Мгновенно в круглосуточном магазинчике воцаряется тишина. Раз Миссисипи6. Два. И, наконец, Эрик воет:
— Что ты сказал? — но на целую октаву выше, чем до этого.
По коже мурашки, щеки покалывает, а на глаза наворачиваются слёзы. Очко в пользу девушки, с которой хватит.
А затем, как настоящий чемпион, Ананд говорит громче:
— Извините за неудобства, сэр, но я отвлёкся, потому что у нас очень, очень серьёзные проблемы с крысами. Вообще-то, я думаю, что одна может быть прямо у вас под ногами, сэр.
Всё затихает. Затем колокольчик у двери оповещает о славном побеге придурка Эрика.
— Да! — шепчу я. — Ананд! Да!
Ананд выдыхает.
— Спасибо, мэм.
Но мы пока ещё в опасности. Я видела, как он срывался на неодушевленные предметы, и, в идеале, это не должно произойти с колонкой номер три несчастного Ананда.
— Он ушёл?
— О, Боже… — говорит Ананд.
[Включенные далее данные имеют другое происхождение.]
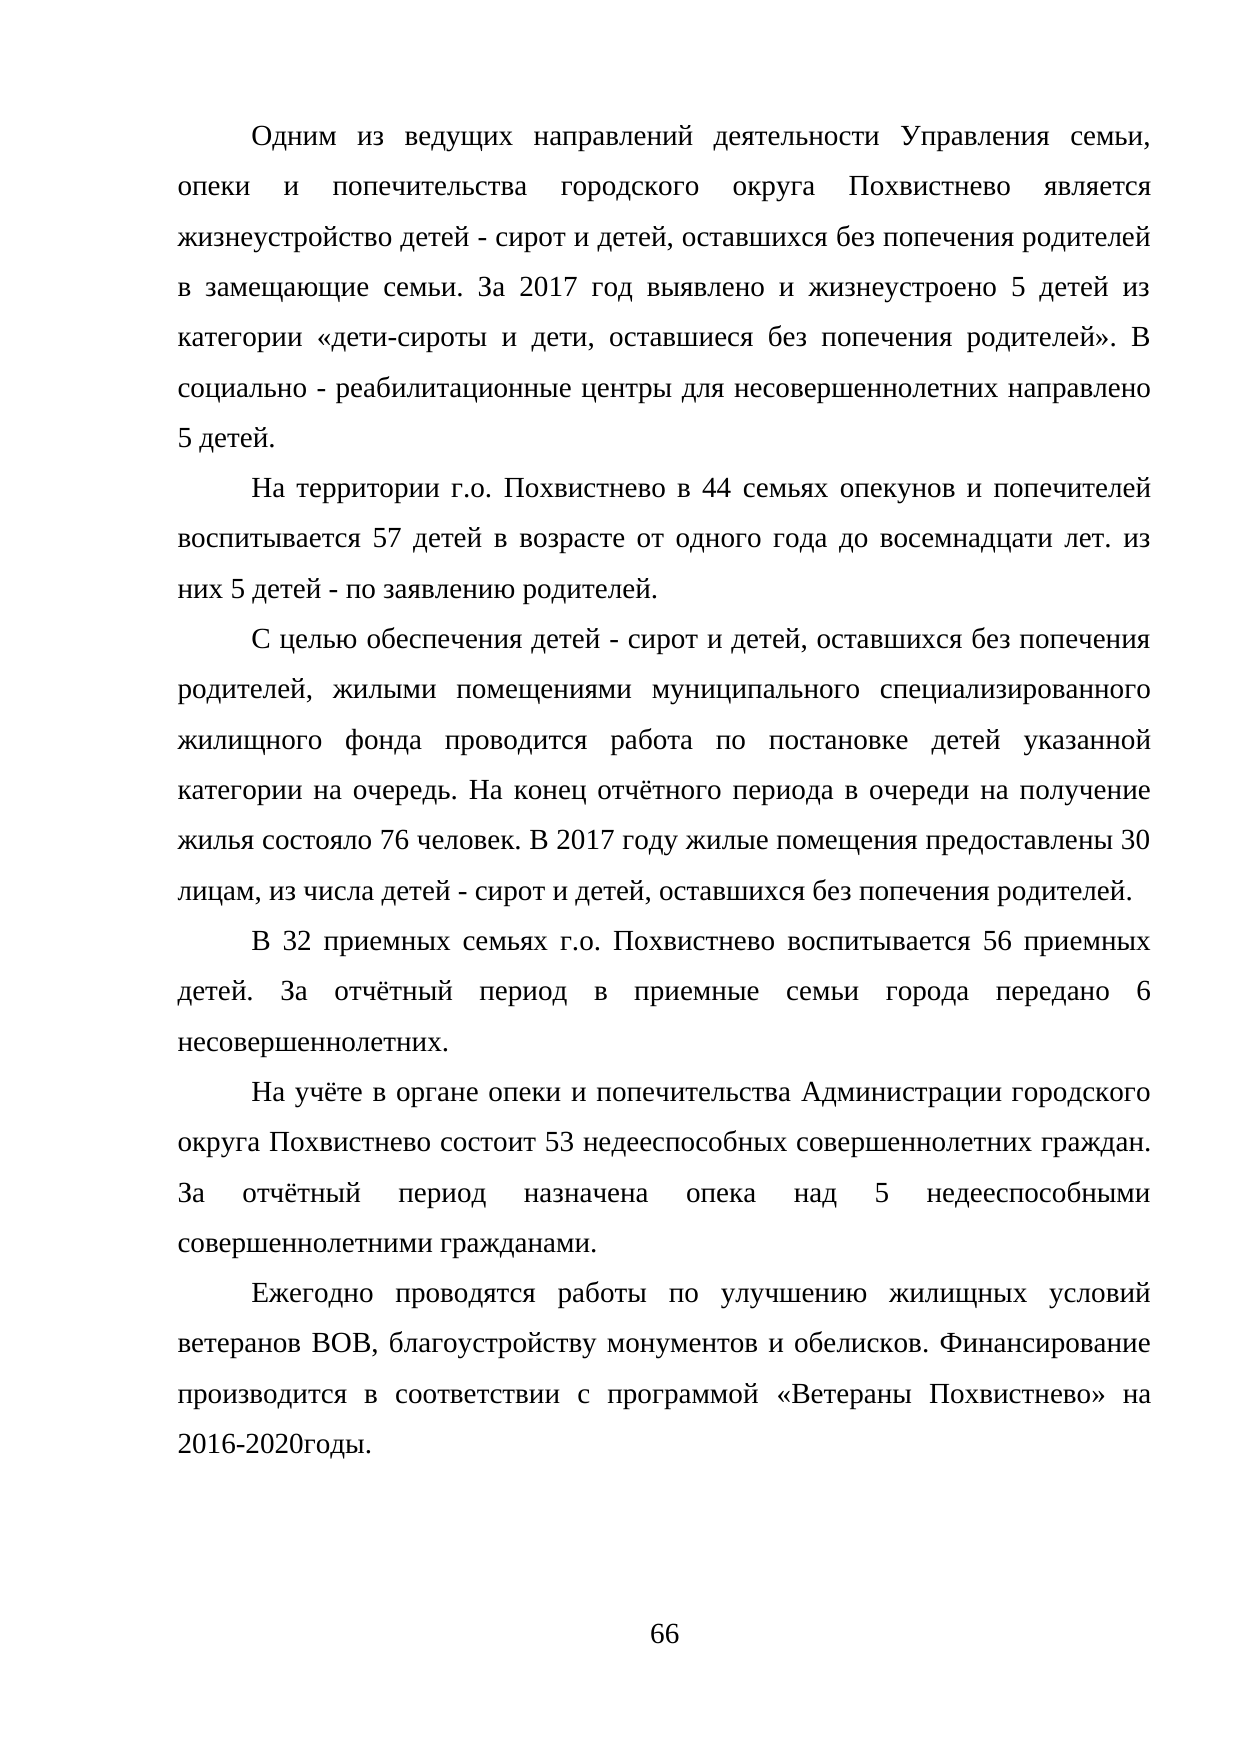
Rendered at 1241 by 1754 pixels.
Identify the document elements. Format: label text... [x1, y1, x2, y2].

И я почти слышу его улыбку. — Кажется, я забыл посыпать песком наледь, мэм.
— Он что, упал?
— И весьма эффектно! — хихикает Ананд. — Сейчас он снова встал. Бедолага порвал штаны. Да. Да, мэм, он ушёл.
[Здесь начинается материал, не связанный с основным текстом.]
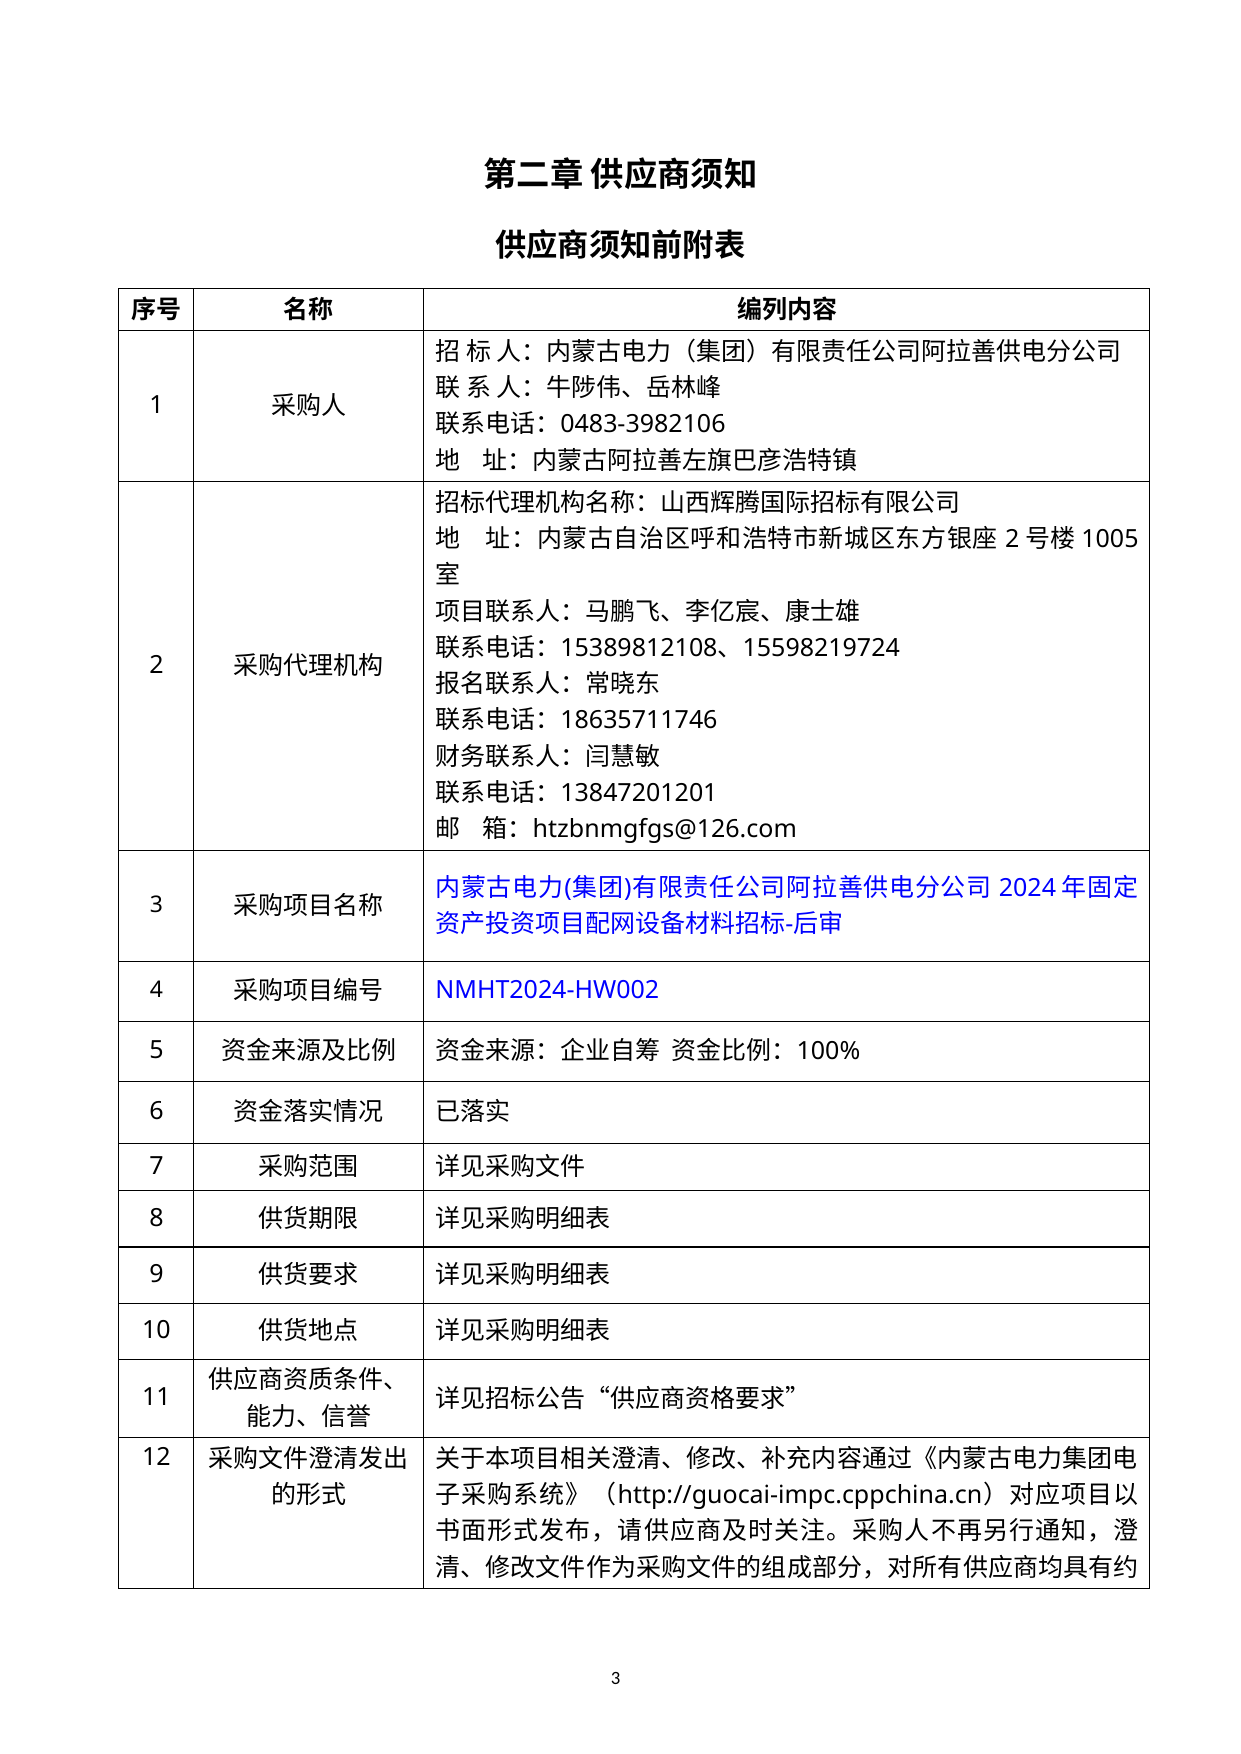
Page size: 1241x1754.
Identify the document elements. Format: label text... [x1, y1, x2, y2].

table_cell NMHT2024-HW002 [424, 962, 1149, 1021]
table_cell 9 [119, 1248, 193, 1303]
table_cell 招 标 人：内蒙古电力（集团）有限责任公司阿拉善供电分公司 联 系 人：牛陟伟、岳林峰 联系电话：0483-3982106 地 址：内蒙古阿拉善左旗巴彦浩特镇 [424, 331, 1149, 481]
table_cell 详见采购明细表 [424, 1248, 1149, 1303]
table_cell 采购项目名称 [194, 851, 423, 961]
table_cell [424, 1438, 1149, 1588]
table_cell 资金来源：企业自筹 资金比例：100% [424, 1022, 1149, 1081]
table_cell 4 [119, 962, 193, 1021]
table_cell 2 [119, 482, 193, 849]
table_cell 内蒙古电力(集团)有限责任公司阿拉善供电分公司2024年固定资产投资项目配网设备材料招标-后审 [424, 851, 1149, 961]
table_cell 1 [119, 331, 193, 481]
table_header 名称 [194, 289, 423, 330]
table_cell 详见采购明细表 [424, 1191, 1149, 1246]
table_cell 详见采购文件 [424, 1144, 1149, 1190]
subtitle 第二章 供应商须知 [118, 148, 1122, 196]
table_cell 7 [119, 1144, 193, 1190]
table_cell 供货地点 [194, 1304, 423, 1359]
table_header 编列内容 [424, 289, 1149, 330]
table_cell 供货期限 [194, 1191, 423, 1246]
table_cell 11 [119, 1360, 193, 1437]
table_cell 供货要求 [194, 1248, 423, 1303]
subtitle 供应商须知前附表 [118, 221, 1122, 266]
table_cell 5 [119, 1022, 193, 1081]
table_cell 资金来源及比例 [194, 1022, 423, 1081]
table_cell 8 [119, 1191, 193, 1246]
table_cell 供应商资质条件、能力、信誉 [194, 1360, 423, 1437]
table_header 序号 [119, 289, 193, 330]
table_cell 采购项目编号 [194, 962, 423, 1021]
table_cell 采购代理机构 [194, 482, 423, 849]
table_cell 3 [119, 851, 193, 961]
table_cell 详见采购明细表 [424, 1304, 1149, 1359]
table_cell 详见招标公告“供应商资格要求” [424, 1360, 1149, 1437]
table_cell 已落实 [424, 1082, 1149, 1143]
table_cell 6 [119, 1082, 193, 1143]
table_cell 招标代理机构名称：山西辉腾国际招标有限公司 地 址：内蒙古自治区呼和浩特市新城区东方银座2号楼1005室 项目联系人：马鹏飞、李亿宸、康士雄 联系电话：15389812108、15598219724 报名联系人：常晓东 联系电话：18635711746 财务联系人：闫慧敏 联系电话：13847201201 邮 箱：htzbnmgfgs@126.com [424, 482, 1149, 849]
table_cell 采购范围 [194, 1144, 423, 1190]
table_cell 10 [119, 1304, 193, 1359]
table_cell 12 [119, 1438, 193, 1588]
table_cell 资金落实情况 [194, 1082, 423, 1143]
table_cell 采购人 [194, 331, 423, 481]
table_cell 采购文件澄清发出的形式 [194, 1438, 423, 1588]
Я закрываю глаза и позволяю нахлынуть облегчению и восторгу от того, что, наконец, смогла неожиданно ударить Эрика по уязвимому месту, как он много раз делал со мной. Прижавшись лбом к холодному рулю, я напоминаю себе, что это не более чем воспоминание. Я в безопасности, и всё в прошлом. Он ушёл навсегда, и я всегда буду свободной. Он просто пятно в моём прошлом. Я пережила это и стала сильнее, стала той, кто я есть.
— В самом деле. Спасибо вам, мэм. Пожалуйста, не стесняйтесь приезжать сюда в любое время, чтобы бесплатно заправиться. Или выпить кофе. У меня замечательный ароматный кофе. Я могу даже обеспечить вас кофе на всю жизнь. Крысы! — Ананд искренне хохочет. — Крысы. Благослови вас Господь, дорогая.